Ganadoras 2017

Patricia Pupkin


Patricia lo tenía todo.
Según los datos de la última encuesta Casen, el 17,5% de los chilenos supera los 60 años.
Patricia podría no haber hecho absolutamente nada por ellos.
Pero lo hizo…
Y esta es su historia.

(Suena una música similar a las de las cortinas de películas de los años 20)

Locutora: Aquí comienza “Los años dorados” en Agricultura. Un espacio para disfrutar y compartir en forma entretenida los temas que interesan a los adultos mayores activos, vigentes y optimistas. Ahora con ustedes, nuestra anfitriona Patricia Pupkin.

Patricia: ¡Muy buenas noches!

La voz de Patricia suena muy animosa y elegante de lunes a viernes en la noche. Y es que ella realmente es la representación de una anfitriona perfecta: llega a todo puntal, siempre sonriente y con su pelo arreglado. Pero, aunque no se ve, Patricia lleva en sus hombros una gran responsabilidad: la Fundación Amanoz.

Todo comenzó cuando ella cumplió los 30 años y decidió estudiar Orientación Familiar luego de haber educado a sus tres hijos. Se había casado a los 17 años, porque su pololo de aquel entonces, Juan Carlos Kantor, tenía decidido emigrar a Alemania. Ella le dijo que no lo esperaría si el decidía irse solo, por lo que se casaron y partieron a Frankfurt, en donde vivieron dos años.

Fue en ese paso por el Instituto donde descubrió que sentía unas profundas ganas por ayudar a los mayores de edad, en especial aquellos que se encontraban más solos. “Trabajo hace años con las personas mayores, porque no se les dice abuelitos ni adultos mayores”, cuenta Patricia.

__Datos para examinar__
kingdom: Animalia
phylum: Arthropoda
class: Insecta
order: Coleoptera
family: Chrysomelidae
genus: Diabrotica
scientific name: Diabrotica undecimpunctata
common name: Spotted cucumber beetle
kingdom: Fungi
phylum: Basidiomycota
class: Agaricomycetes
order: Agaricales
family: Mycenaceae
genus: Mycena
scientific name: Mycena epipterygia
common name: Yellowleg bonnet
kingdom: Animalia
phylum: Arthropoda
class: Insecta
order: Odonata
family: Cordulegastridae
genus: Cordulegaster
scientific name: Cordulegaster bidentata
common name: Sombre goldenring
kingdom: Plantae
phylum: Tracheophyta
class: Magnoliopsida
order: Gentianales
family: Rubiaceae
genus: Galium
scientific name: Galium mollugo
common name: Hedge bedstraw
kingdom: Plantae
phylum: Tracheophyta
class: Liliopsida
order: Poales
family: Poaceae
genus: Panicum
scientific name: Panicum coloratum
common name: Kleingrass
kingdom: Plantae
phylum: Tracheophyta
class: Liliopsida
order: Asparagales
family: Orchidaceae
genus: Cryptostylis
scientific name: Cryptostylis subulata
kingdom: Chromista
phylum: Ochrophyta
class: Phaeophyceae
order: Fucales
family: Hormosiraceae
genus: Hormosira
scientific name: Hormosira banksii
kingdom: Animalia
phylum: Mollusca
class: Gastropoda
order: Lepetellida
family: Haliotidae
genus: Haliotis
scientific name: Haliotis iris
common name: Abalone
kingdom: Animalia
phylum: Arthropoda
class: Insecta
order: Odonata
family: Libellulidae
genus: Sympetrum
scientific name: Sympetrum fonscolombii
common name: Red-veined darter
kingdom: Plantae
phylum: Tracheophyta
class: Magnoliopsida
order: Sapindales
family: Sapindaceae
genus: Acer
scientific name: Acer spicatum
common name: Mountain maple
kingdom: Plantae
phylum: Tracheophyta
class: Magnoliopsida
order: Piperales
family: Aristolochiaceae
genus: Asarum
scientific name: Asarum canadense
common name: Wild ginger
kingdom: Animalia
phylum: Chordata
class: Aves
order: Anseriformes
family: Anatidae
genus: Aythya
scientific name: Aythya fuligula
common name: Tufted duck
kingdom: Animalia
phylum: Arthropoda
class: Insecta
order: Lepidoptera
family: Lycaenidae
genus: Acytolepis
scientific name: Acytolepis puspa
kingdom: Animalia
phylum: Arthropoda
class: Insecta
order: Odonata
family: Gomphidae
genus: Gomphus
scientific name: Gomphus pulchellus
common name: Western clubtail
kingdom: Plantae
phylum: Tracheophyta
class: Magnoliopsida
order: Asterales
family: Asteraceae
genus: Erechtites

__Instrucciones__
- A) Según el texto sobre Patricia Pupkin, ¿a qué ciudad partieron ella y Juan Carlos Kantor después de casarse?
- B) Reproduce el fragmento del texto sobre Patricia Pupkin desde "Ganadoras 2017" hasta "nada por ellos.".

__Soluciones__
- A) A Frankfurt.

- B)
Ganadoras 2017

Patricia Pupkin


Patricia lo tenía todo.
Según los datos de la última encuesta Casen, el 17,5% de los chilenos supera los 60 años.
Patricia podría no haber hecho absolutamente nada por ellos.